» **Description of the task**: Please filter the listing for the string "Left" and copy each matching line.

» **Records provided**:
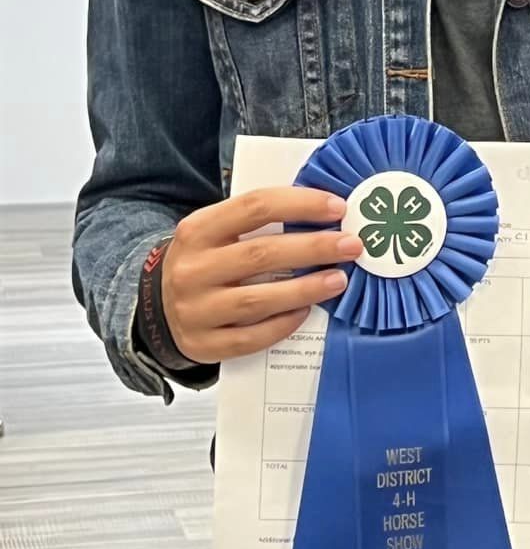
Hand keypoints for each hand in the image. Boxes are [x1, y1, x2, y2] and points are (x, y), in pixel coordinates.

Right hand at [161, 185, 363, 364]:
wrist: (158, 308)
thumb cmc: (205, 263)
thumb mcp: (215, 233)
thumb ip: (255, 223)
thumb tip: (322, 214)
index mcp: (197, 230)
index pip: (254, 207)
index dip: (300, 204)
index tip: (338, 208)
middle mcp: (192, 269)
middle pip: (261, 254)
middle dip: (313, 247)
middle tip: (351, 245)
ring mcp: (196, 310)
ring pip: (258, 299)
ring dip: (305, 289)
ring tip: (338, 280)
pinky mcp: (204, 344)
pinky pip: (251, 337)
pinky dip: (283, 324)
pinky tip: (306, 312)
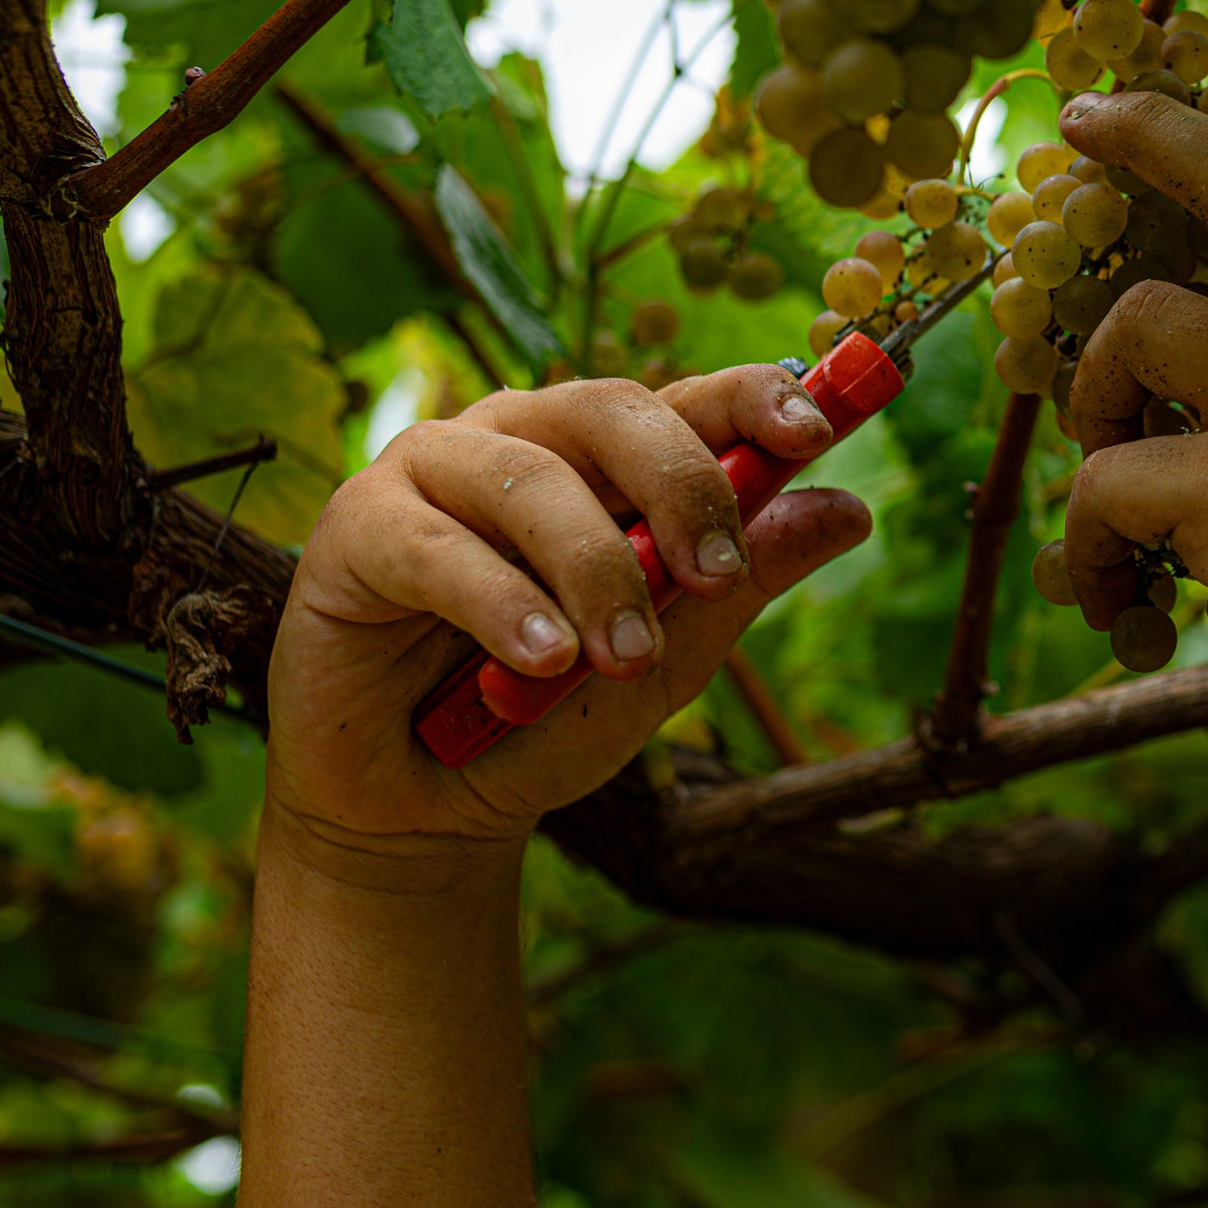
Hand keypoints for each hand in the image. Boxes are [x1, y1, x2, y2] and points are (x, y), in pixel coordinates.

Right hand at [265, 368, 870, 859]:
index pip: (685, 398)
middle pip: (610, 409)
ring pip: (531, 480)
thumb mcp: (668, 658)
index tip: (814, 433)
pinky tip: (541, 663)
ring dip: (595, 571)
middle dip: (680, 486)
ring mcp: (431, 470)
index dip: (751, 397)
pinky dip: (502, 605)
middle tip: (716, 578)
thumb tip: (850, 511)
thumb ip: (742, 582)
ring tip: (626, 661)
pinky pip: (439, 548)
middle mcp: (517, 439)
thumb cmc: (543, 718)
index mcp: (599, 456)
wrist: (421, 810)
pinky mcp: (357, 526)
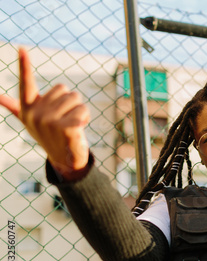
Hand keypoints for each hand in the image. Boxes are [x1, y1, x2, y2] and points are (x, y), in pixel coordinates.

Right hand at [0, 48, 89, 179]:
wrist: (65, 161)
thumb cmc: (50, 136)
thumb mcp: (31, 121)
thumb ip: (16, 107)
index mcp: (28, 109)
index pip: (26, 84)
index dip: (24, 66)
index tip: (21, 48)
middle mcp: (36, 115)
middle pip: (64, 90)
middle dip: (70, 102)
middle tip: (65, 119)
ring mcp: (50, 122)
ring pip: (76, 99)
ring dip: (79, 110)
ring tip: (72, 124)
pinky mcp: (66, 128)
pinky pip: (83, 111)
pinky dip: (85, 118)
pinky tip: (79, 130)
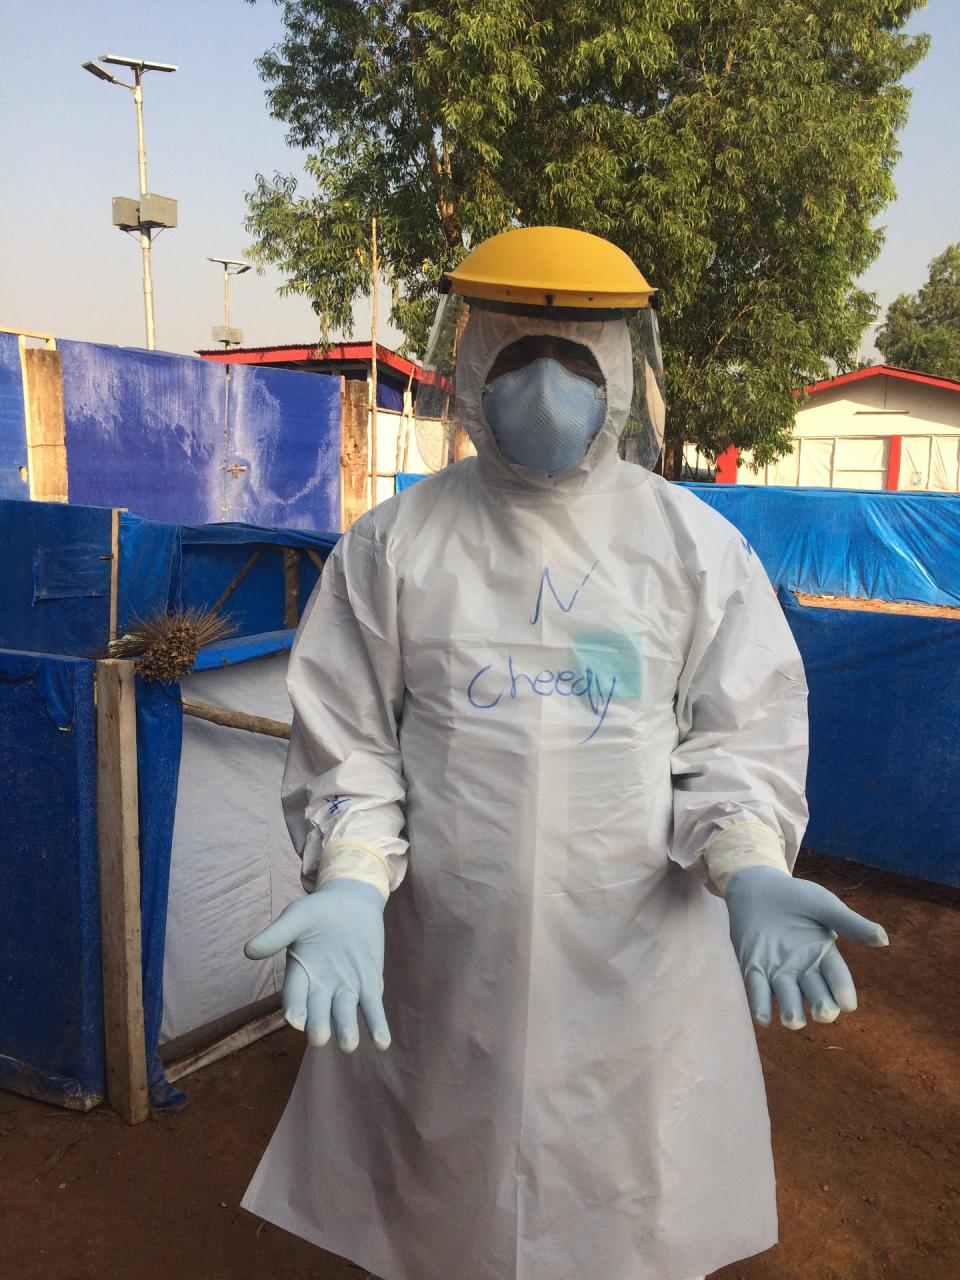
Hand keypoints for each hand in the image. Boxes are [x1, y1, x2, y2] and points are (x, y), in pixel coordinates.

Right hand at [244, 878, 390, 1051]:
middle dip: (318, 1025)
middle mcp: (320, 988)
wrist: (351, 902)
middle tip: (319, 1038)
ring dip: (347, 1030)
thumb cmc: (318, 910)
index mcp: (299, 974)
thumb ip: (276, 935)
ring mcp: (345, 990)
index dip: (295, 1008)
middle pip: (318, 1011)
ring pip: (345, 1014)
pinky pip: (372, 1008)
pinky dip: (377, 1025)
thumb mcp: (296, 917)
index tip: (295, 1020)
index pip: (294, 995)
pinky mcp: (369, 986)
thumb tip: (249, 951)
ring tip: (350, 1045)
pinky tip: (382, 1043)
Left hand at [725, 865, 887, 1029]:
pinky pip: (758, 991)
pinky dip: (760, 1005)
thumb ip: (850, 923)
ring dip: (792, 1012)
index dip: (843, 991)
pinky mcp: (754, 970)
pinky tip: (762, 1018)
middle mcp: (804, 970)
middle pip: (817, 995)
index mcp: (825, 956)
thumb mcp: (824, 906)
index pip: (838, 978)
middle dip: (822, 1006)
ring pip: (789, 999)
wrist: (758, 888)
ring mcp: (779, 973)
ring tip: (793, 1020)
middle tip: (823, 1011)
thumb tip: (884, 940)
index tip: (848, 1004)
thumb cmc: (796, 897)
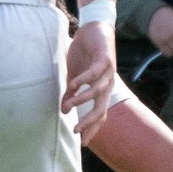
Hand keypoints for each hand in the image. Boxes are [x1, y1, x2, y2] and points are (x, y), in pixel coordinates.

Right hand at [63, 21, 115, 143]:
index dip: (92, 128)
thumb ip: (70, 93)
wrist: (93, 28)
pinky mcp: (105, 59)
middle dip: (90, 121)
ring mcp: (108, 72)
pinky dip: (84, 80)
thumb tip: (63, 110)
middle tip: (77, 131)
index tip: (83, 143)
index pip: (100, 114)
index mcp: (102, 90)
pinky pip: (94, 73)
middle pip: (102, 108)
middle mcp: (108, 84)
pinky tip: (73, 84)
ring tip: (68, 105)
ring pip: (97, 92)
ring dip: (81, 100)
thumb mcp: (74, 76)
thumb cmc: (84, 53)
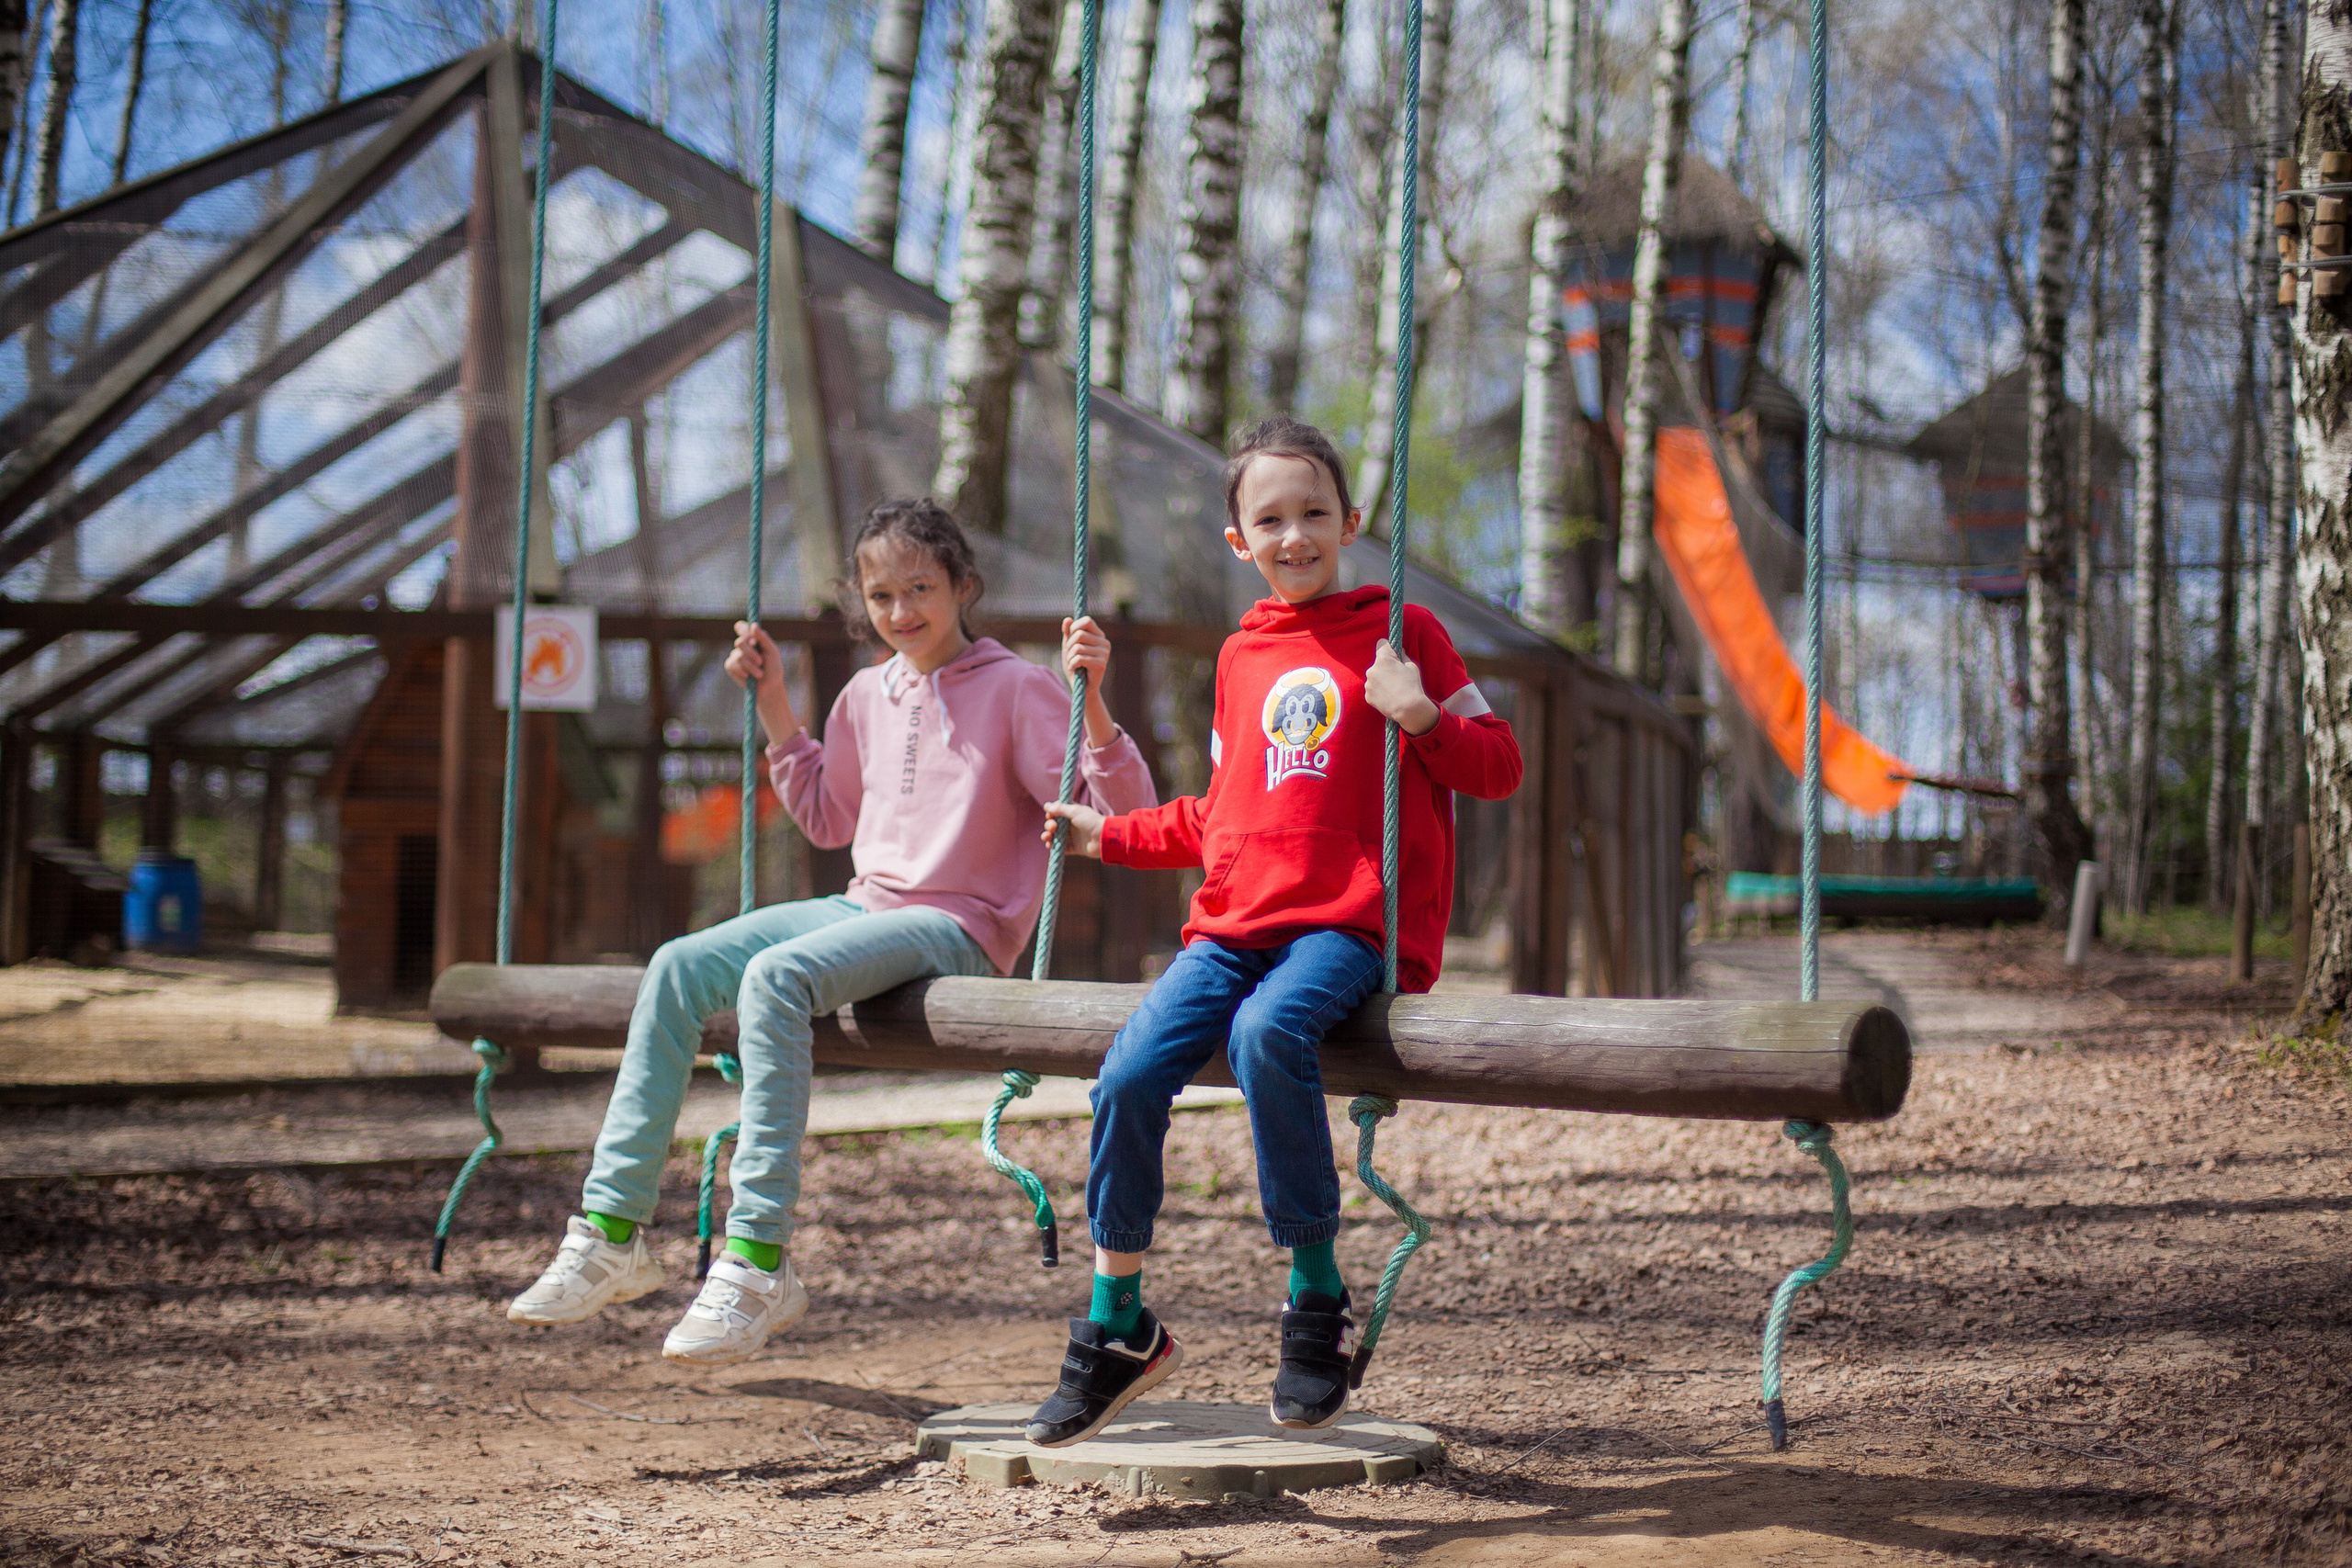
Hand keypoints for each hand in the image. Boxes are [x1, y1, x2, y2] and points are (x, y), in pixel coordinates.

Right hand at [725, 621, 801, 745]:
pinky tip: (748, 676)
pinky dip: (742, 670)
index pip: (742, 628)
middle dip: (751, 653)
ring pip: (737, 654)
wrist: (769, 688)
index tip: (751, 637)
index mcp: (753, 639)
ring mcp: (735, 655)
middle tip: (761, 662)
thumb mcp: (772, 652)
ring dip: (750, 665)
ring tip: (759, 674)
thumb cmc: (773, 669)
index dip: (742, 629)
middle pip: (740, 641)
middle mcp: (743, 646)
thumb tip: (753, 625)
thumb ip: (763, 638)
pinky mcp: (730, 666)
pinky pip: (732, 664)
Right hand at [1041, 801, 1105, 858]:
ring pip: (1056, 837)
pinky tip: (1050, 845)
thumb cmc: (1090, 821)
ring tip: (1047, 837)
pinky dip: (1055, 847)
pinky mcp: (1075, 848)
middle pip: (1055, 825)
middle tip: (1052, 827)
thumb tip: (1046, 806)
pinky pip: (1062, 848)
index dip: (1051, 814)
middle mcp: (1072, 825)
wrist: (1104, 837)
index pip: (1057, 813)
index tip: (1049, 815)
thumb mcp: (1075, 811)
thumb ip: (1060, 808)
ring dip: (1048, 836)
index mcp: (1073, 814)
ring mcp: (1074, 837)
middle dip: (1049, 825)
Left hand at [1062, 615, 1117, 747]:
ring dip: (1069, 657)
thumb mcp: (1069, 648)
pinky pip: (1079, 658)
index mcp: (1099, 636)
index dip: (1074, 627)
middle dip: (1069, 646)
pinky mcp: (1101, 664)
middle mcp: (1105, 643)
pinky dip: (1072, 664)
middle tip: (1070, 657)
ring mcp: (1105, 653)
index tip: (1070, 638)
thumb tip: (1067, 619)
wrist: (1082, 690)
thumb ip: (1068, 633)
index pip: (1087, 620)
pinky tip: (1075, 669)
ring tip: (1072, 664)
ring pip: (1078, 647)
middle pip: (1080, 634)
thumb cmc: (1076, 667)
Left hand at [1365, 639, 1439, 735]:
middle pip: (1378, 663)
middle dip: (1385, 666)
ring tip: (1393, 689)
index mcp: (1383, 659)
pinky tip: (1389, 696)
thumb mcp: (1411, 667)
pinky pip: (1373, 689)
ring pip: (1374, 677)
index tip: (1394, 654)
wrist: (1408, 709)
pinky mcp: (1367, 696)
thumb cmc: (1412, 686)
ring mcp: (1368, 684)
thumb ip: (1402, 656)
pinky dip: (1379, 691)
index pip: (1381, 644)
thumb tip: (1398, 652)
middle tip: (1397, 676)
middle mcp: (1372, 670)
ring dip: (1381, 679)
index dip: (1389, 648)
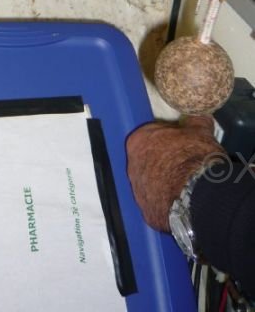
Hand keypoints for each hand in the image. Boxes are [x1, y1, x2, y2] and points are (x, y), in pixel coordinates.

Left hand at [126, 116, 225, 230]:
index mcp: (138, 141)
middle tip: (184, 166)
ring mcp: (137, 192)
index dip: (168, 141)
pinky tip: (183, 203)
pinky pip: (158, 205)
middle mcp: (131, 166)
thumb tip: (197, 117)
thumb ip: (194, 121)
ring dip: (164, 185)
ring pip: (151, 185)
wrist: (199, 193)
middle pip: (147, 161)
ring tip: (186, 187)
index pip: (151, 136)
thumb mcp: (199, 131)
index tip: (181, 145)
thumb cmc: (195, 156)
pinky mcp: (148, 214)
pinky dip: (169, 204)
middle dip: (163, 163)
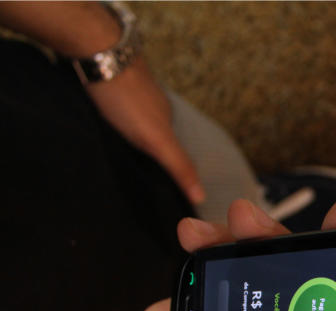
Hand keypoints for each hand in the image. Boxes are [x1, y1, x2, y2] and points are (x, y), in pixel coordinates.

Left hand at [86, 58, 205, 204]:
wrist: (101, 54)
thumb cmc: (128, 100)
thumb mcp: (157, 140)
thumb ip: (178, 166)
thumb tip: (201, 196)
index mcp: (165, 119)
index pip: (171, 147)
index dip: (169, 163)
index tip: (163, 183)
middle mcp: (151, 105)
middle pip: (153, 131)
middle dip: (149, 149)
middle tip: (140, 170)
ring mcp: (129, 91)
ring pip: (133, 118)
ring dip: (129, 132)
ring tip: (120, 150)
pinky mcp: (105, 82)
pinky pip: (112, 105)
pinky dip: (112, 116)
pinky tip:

» **Response area**:
Left hand at [725, 865, 887, 1029]:
Left hand at [1062, 615, 1117, 747]:
Left hand at [1365, 639, 1439, 735]:
Left hand at [126, 116, 225, 230]:
Left hand at [86, 58, 205, 204]:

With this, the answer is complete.